Capping a punishing display that left Kambosos (21-3, 10 KOs) cut at the right eye and reeling from an onslaught of creatively delivered powerful blows, Lomachenko (18-3, 12 KOs) showed at age 36 that he remains a vibrant player among a cast of gifted prime-timers.

“He’s after Frank [Martin], let me get Frank first,” unbeaten WBA lightweight champion Gervonta “Tank” Davis said on X as Lomachenko was completing his destruction.

While Davis is headlining a June 15 pay-per-view card in Las Vegas against Martin, Lomachenko also has another strongly positioned champion in WBC belt holder Shakur Stevenson, 26, and expected new WBO champion Emanuel Navarrete, 29, waiting for him.

Top Rank’s Bob Arum, who promotes both Lomachenko and Stevenson for now, said last week that he wants to pit those two against each other.

Even if Stevenson, with his Top Rank contract expiring following his July 6 bout, defects to another promoter, Navarrete, pursuing a fourth division belt Saturday in his WBO lightweight title fight in San Diego, could provide a tantalizing test.

Creating this buzz was the work of Lomachenko, who, by knocking out Kambosos, did what current 140-pound champions Devin Haney and Teofimo Lopez couldn’t do against the rugged Australian.

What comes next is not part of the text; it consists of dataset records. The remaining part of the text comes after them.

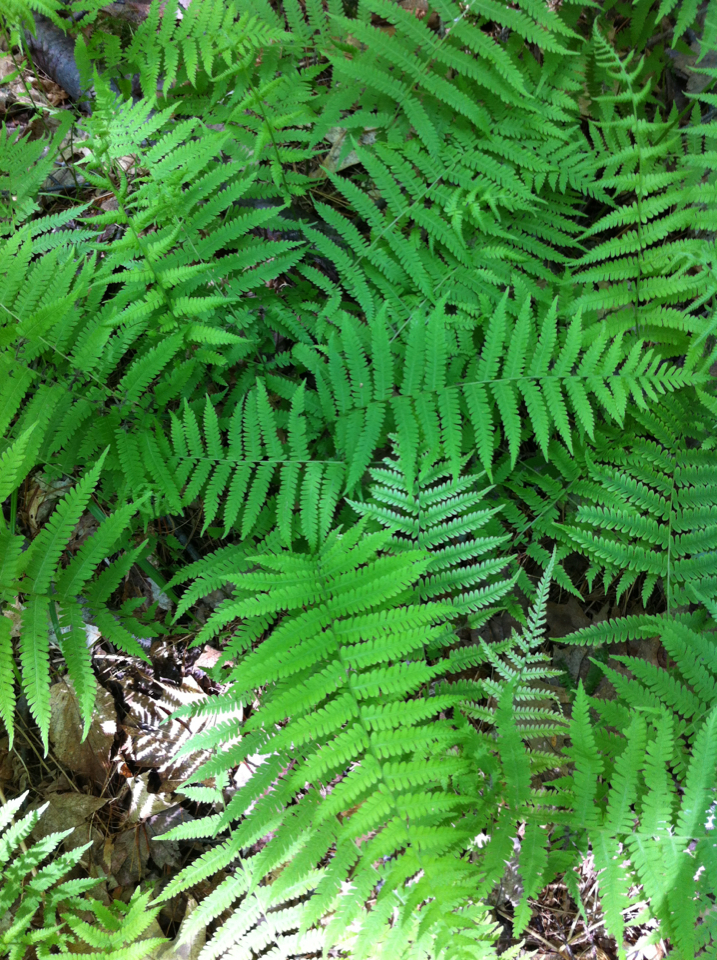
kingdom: Plantae
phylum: Tracheophyta
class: Polypodiopsida
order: Polypodiales
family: Thelypteridaceae
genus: Amauropelta
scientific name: Amauropelta noveboracensis
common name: New york fern
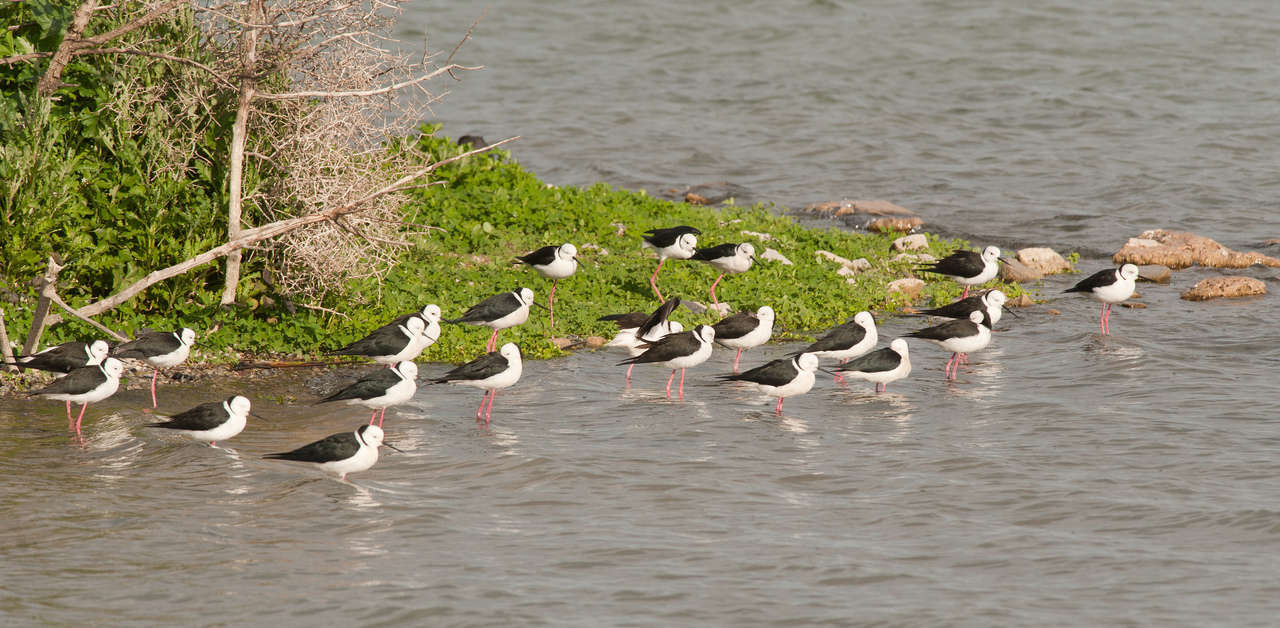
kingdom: Animalia
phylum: Chordata
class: Aves
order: Charadriiformes
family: Recurvirostridae
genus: Himantopus
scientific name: Himantopus leucocephalus
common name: White-headed stilt
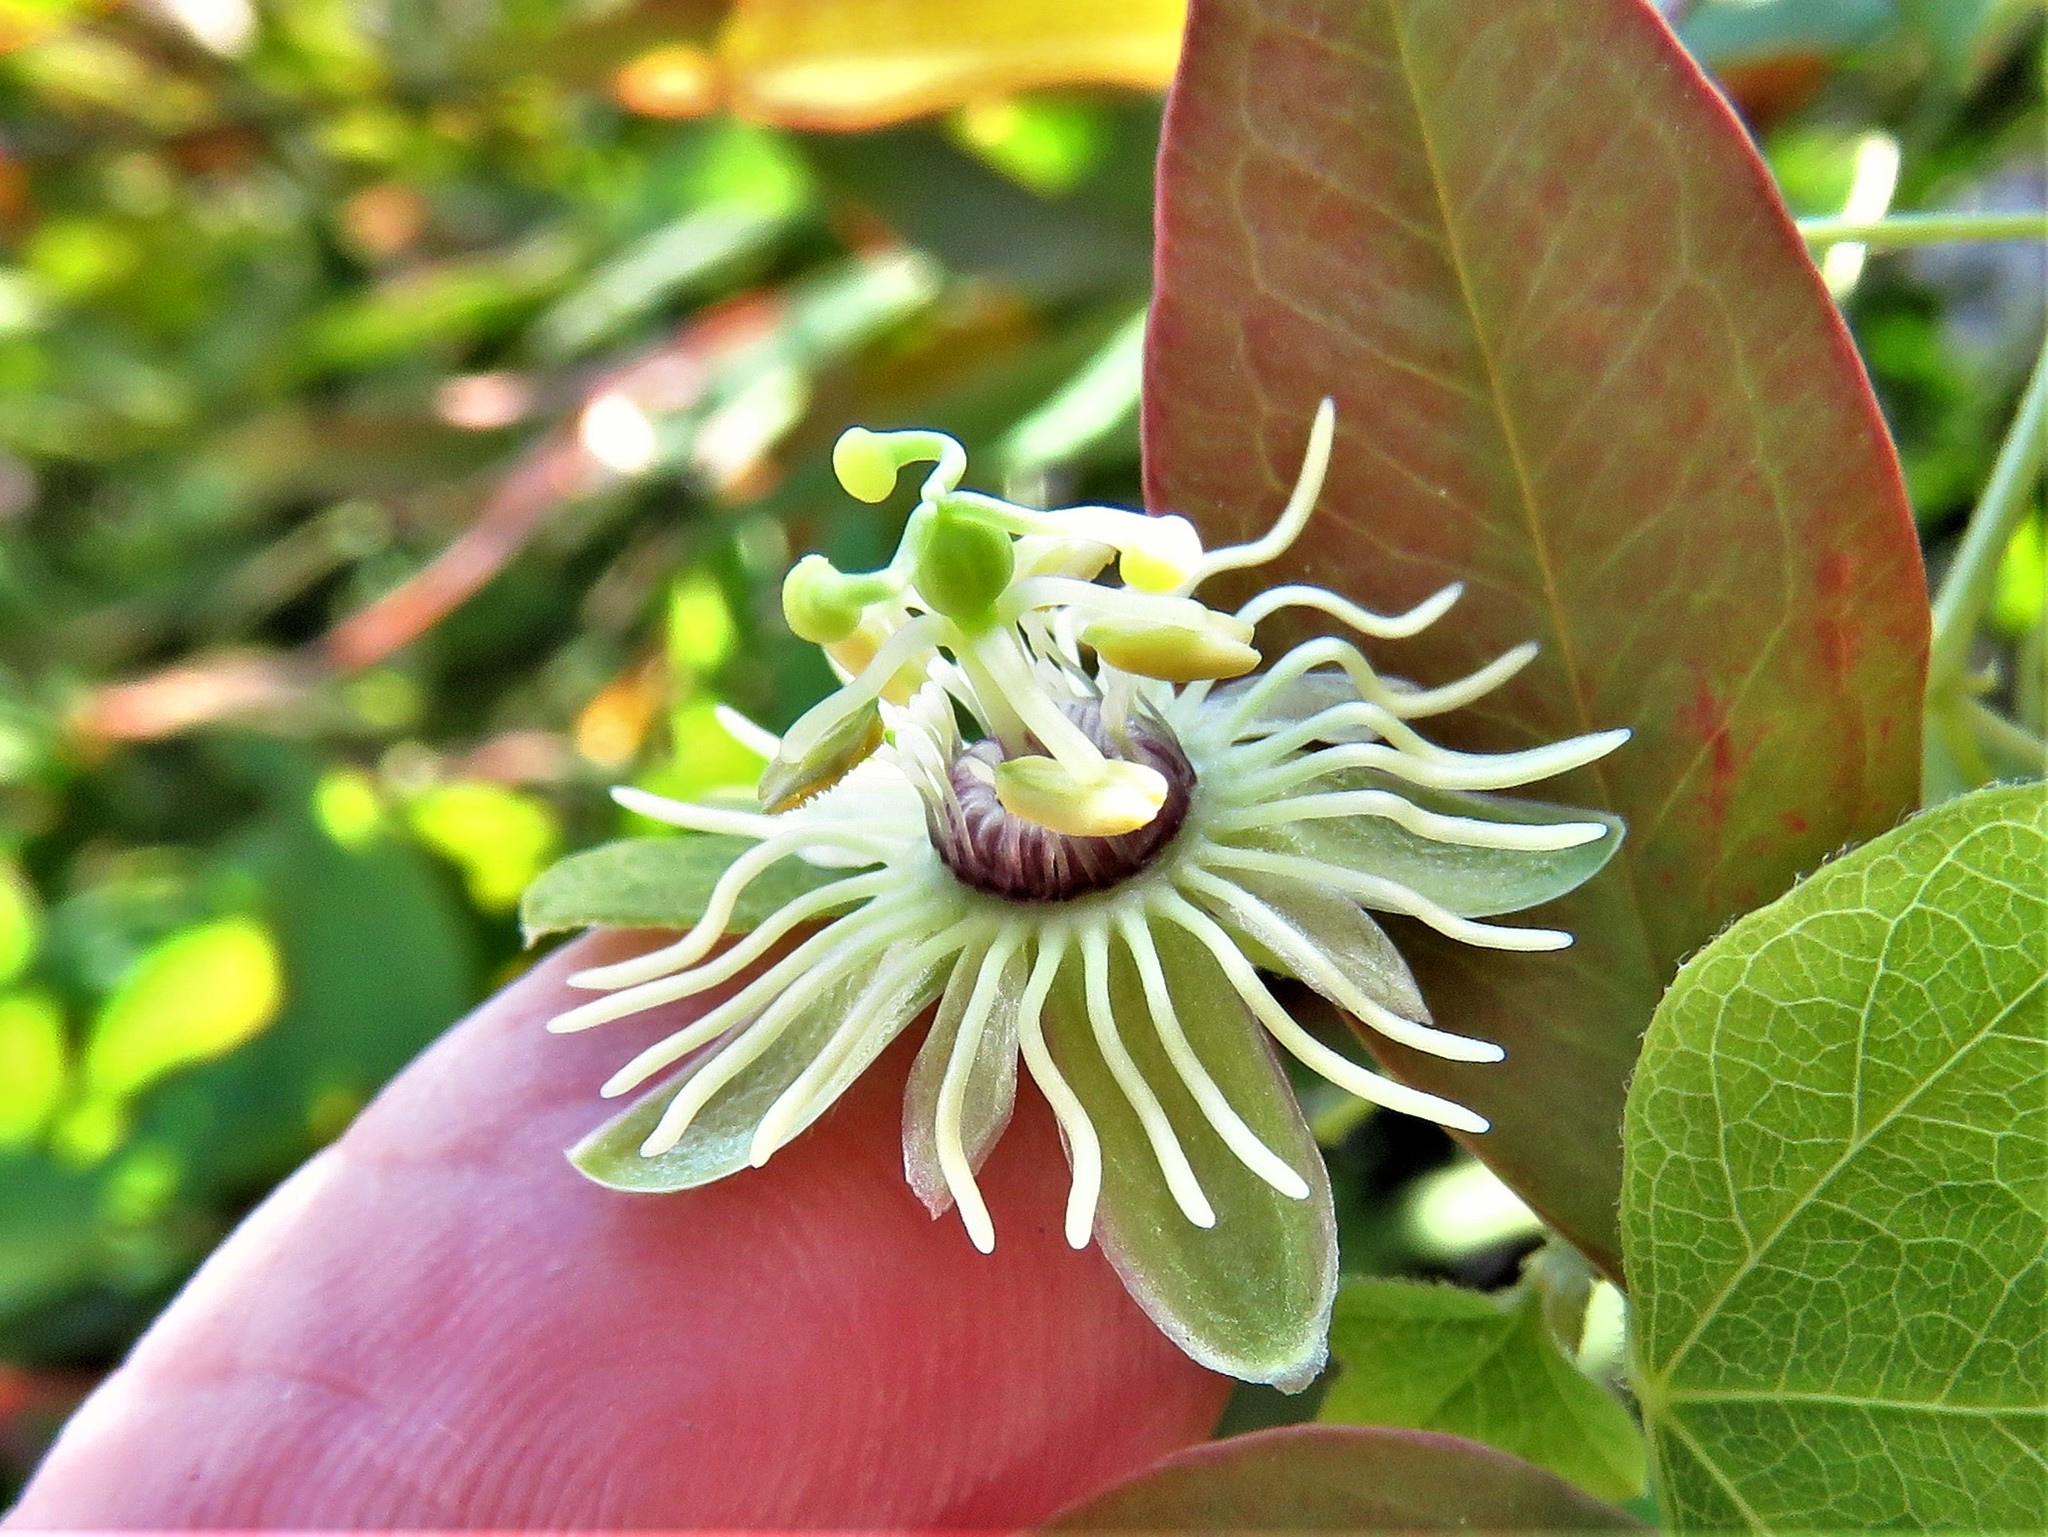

With Kambosos fading in the 11th, Lomachenko went for the kill with a liver shot that first knocked down the former champion, whose beating silenced his supportive crowd estimated around 15,000 at RAC Arena.

Kambosos got up from that knockdown, but the savvy Lomachenko went right back to the body and battered Kambosos with two hard punches that sent the referee to wave off the bout right as Kambosos’ father threw in the towel.

Lomachenko was sharp from the first round, and stepped hard on the gas in the fourth, outlanding Kambosos 21-1, according to CompuBox, by battering the home-country fighter with creative maneuvering as the one-dimensional former lightweight titleholder was reduced to being a one-trick pony.

Kambosos hoped his union with new trainer Anton Kadushin would create a better solution to the dynamic Lomachenko, a two-time Olympic gold medalist and three-division world champion seeking to win his first title bout since 2019.

An extended break to assist in the Ukrainian war effort, surrounded by narrow losses on the scorecards to Lopez and Haney, sidelined Lomachenko from the discussion over who stood tallest among the young core of Haney, Lopez, Davis and Ryan Garcia.

Consider Sunday morning’s victory in Perth his re-entry into the conversation.